Blues pour l'homme blanc est une pièce de théâtre où James Baldwin excelle à nous mener à une réflexion subtile sur la question raciale aux États-Unis.

Son histoire s'appuie pour cela sur le tragique fait divers intervenu en 1955 : le meurtre de Emmett Till. Il est devenu pour toujours, pour tous les Afro-Américains, un symbole à l'instar de George Floyd bien des années plus tard. Il était un jeune-homme de 14 ans venu du Nord, en visite dans sa famille dans le Sud. le Sud où le racisme ne se cache pas sous de faux-semblants, mais un racisme assumé où les lynchages sont pratique courante. Ainsi donc, ce jeune adolescent, un brin crâneur, un brin arrogant, s'est vanté auprès de ses amis de fréquenter des Blanches par chez lui. Et ainsi a-t-il été pris au défi d'en draguer une là, au Mississippi. N'ayant pas conscience de son audace ou plutôt du péril qu'il encourait, le jeune Emmett s'est montré familier avec une commerçante blanche avec un "salut chérie" ou quelque chose du genre. Et ainsi, mari et beau-frère s'en sont-ils pris à lui, massacrant le gamin au point que c'est par un détail que sa propre mère a pu l'identifier. Son visage était lui devenu trop méconnaissable. Malgré sa douleur, sa mère a tenu à ce que le monde entier voit ce que le racisme avait fait à son fils et son cercueil est resté ouvert lors de ses funérailles. Pour que le martyre de son fils serve à la cause de tous les Noirs. Et le procès qui a jugé les deux meurtriers blancs les a acquittés...

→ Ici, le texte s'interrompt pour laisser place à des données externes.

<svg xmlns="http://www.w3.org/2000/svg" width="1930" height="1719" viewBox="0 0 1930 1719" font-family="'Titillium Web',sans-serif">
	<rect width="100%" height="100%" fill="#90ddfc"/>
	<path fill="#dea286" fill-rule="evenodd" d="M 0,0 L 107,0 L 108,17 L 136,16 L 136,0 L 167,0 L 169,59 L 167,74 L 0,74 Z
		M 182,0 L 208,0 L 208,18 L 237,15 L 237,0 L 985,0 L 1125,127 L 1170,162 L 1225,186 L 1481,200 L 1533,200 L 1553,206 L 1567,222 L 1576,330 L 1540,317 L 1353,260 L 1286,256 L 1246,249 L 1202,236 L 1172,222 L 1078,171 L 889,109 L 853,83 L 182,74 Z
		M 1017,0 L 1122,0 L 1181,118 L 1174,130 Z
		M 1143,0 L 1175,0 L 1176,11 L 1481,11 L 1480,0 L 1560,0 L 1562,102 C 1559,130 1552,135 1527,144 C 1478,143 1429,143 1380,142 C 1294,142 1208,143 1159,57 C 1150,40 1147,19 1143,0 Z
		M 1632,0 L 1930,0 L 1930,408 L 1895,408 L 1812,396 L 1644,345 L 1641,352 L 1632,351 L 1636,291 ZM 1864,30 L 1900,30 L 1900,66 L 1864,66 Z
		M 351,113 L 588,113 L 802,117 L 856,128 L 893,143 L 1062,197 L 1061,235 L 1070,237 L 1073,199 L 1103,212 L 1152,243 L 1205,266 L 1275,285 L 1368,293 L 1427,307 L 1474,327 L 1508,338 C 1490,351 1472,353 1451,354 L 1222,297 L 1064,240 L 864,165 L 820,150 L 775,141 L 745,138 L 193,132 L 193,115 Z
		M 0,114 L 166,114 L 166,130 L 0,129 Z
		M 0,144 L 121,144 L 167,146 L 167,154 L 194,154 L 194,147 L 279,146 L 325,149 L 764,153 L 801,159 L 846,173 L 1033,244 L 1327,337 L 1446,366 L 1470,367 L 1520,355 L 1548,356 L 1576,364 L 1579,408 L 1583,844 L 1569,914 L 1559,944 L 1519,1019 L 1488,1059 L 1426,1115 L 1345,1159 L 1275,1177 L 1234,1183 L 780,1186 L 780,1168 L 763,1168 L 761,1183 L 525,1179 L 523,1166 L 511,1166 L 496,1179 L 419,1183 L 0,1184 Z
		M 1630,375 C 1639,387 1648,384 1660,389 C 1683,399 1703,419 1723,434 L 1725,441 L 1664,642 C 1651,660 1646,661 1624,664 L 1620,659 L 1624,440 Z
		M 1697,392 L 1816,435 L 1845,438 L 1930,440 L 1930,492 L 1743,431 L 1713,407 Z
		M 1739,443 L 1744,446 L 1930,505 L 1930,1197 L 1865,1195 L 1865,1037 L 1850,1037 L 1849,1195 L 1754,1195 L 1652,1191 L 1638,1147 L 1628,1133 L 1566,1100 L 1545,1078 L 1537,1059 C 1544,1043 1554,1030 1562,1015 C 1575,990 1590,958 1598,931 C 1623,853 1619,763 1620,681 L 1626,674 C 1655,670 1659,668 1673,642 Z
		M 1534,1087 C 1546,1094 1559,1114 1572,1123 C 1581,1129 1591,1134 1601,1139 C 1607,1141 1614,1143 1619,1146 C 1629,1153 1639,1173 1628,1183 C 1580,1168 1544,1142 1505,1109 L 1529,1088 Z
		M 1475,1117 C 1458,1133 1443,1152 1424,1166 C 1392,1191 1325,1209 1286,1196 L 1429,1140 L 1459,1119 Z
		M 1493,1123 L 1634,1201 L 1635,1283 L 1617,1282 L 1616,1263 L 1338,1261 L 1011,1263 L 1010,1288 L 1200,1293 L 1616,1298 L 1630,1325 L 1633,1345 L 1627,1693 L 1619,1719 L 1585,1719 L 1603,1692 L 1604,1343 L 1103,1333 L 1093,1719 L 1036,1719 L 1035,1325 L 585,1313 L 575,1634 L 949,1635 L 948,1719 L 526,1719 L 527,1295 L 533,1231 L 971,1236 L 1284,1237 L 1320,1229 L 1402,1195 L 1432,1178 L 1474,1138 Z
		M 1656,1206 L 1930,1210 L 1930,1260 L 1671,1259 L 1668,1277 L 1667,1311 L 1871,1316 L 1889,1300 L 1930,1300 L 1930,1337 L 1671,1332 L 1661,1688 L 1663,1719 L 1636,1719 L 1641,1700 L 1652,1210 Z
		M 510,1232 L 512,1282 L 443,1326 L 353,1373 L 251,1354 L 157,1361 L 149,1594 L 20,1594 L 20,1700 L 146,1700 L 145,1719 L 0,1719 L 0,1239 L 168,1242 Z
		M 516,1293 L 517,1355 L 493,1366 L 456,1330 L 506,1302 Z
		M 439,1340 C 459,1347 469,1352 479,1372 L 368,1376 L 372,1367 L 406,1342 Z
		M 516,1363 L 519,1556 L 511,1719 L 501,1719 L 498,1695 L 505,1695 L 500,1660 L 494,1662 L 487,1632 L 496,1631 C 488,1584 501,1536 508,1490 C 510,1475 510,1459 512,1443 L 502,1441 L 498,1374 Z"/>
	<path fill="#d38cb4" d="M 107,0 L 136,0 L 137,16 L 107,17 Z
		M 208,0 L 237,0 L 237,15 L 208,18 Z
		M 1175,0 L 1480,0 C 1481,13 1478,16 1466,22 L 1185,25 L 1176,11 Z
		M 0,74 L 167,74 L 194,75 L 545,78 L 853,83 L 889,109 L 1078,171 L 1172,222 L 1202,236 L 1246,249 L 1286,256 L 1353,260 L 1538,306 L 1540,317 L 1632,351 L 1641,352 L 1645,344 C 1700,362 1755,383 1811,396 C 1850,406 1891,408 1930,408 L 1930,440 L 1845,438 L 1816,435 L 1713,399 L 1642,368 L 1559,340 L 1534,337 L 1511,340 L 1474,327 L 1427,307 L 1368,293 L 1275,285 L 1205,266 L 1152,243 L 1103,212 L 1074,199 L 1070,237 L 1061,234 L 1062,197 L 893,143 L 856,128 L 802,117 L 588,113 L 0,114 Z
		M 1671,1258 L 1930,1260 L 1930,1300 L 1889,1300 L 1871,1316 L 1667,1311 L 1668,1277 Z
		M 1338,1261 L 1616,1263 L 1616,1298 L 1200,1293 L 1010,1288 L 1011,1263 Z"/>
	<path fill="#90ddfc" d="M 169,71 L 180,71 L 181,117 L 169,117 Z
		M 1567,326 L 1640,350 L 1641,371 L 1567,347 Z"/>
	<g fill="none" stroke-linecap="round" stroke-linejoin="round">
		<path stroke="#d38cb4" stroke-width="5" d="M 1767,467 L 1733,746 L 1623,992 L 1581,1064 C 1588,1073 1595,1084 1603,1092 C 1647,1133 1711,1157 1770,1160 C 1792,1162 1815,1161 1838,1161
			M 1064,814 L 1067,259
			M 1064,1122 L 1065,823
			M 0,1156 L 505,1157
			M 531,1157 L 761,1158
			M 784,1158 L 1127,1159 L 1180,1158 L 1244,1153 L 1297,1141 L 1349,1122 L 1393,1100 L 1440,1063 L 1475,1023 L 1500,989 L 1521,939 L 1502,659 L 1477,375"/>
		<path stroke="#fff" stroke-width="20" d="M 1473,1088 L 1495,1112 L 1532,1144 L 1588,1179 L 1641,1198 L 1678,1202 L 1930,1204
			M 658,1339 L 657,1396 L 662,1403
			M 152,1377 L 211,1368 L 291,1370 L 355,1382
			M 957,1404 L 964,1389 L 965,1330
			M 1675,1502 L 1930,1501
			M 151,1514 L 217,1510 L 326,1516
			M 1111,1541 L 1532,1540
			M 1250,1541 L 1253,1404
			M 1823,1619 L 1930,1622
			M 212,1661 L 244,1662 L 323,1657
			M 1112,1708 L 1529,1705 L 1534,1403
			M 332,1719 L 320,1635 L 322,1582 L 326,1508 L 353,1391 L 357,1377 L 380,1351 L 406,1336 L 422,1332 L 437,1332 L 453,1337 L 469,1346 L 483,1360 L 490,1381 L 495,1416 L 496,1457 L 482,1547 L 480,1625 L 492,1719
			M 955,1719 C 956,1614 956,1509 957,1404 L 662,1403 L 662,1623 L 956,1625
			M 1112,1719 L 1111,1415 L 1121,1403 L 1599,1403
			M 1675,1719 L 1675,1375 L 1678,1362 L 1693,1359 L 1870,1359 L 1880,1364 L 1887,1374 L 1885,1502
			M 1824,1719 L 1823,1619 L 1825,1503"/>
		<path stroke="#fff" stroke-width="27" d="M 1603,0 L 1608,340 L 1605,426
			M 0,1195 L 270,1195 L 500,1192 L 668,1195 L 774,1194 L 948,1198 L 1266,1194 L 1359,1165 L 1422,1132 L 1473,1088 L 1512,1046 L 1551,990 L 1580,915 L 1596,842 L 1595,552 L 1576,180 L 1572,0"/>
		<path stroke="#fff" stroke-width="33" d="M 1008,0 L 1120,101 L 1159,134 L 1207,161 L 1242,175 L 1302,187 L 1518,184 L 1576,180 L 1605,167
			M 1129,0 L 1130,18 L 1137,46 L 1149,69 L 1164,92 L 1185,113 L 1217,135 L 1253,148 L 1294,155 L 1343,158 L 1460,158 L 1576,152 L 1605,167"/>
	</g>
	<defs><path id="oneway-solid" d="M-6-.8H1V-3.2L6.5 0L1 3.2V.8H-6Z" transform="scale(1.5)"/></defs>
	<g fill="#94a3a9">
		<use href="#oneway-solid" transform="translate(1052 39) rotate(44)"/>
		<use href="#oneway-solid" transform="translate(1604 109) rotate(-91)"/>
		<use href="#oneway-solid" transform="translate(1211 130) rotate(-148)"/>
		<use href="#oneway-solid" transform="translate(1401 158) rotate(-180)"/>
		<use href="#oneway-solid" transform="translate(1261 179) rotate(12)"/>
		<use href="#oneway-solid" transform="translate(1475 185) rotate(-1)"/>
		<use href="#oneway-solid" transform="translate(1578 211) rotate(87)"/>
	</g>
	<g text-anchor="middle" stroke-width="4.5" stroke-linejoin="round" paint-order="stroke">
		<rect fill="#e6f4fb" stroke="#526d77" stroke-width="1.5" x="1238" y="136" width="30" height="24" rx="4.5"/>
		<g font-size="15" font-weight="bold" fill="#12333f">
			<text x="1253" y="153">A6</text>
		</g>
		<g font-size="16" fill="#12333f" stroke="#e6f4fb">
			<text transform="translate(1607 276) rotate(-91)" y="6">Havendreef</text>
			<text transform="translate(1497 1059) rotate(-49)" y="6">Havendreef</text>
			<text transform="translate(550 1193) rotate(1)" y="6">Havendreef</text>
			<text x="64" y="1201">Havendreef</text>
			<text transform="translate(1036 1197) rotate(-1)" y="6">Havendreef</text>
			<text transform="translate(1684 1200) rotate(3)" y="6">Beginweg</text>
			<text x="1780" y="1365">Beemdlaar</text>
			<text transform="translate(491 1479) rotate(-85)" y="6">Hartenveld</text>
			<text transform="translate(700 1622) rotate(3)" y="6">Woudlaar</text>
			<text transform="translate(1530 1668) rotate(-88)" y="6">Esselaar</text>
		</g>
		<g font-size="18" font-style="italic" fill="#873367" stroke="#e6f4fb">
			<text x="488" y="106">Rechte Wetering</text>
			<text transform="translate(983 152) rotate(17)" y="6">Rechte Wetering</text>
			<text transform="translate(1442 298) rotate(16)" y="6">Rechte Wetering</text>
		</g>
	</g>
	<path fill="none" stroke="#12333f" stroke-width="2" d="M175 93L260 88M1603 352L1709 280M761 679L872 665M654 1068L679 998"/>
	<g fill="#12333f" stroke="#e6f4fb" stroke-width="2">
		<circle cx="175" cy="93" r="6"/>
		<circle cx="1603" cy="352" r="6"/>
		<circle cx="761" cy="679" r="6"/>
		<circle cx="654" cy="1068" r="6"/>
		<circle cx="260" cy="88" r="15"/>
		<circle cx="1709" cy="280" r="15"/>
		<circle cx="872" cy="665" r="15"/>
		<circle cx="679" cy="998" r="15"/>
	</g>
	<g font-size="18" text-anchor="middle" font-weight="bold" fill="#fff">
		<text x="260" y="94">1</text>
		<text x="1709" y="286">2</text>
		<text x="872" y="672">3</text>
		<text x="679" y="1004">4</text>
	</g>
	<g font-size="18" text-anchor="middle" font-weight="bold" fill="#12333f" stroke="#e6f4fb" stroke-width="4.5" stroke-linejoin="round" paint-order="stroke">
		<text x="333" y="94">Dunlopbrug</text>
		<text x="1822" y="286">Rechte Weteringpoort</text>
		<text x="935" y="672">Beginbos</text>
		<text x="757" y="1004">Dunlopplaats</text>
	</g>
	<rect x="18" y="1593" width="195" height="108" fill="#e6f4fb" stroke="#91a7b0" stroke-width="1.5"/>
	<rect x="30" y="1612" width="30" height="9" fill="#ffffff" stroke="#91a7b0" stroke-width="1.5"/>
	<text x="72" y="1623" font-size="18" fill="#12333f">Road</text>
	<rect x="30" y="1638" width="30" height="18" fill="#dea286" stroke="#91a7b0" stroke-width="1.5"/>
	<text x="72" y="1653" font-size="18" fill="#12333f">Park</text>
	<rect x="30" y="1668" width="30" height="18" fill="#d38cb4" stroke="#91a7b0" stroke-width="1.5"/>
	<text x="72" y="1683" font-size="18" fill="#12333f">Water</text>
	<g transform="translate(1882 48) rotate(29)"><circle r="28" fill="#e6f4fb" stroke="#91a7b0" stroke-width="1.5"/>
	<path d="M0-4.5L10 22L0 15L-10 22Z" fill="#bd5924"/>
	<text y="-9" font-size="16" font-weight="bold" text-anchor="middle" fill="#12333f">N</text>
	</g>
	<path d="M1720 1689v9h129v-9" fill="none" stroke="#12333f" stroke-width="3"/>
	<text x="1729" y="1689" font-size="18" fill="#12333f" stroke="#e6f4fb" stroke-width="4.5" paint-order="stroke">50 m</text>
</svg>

Avec l'intelligence qui caractérise l'écriture de James Baldwin, il donne à voir dans cette pièce les multiples visages du racisme et de la responsabilité collective de pareil drame.

Il sort de tout manichéisme. le racisme est blanc et noir.
Le Blanc est parfois un "nègre blanc" (le Blanc qui soutient la cause des Noirs ou entretient des rapports amicaux avec eux).
Le Noir est parfois un "Oncle Tom" (un Noir vu comme étant à la botte des Blancs).
Le Blanc s'empare des femmes noires comme de friandises mais accuse l'homme noir d'être une sorte de bête sexuelle dangereuse pour les femmes blanches.
La justice est une parodie où le procureur (blanc va sans dire), censé défendre les parties civiles, enfonce la victime. Car la victime est noire, donc coupable.
Un racisme du Nord qui ne dit pas son nom, se cache sous une pseudo tolérance et qui vous fait croire à une liberté qui n'existe pas pour vous si vous êtes Noir.
La résignation ou la colère qui se mue en haine féroce des Noirs vis-à-vis des Blancs, attisant un feu qui couve déjà.

Cette pièce est prégnante aujourd'hui encore, à la lumière de l'actualité.
Il y a eu beaucoup de Emmett Till.
Il y a eu beaucoup de George Floyd.
Beaucoup trop.

Et le message de James Baldwin s'adresse à tous : Blancs comme Noirs.
Il faut redessiner les lignes du pouvoir pour que les lois Jim Crow ne se cachent plus derrière les inégalités socio-économiques, voire sous l'uniforme d'un officier de police ou la robe d'un juge.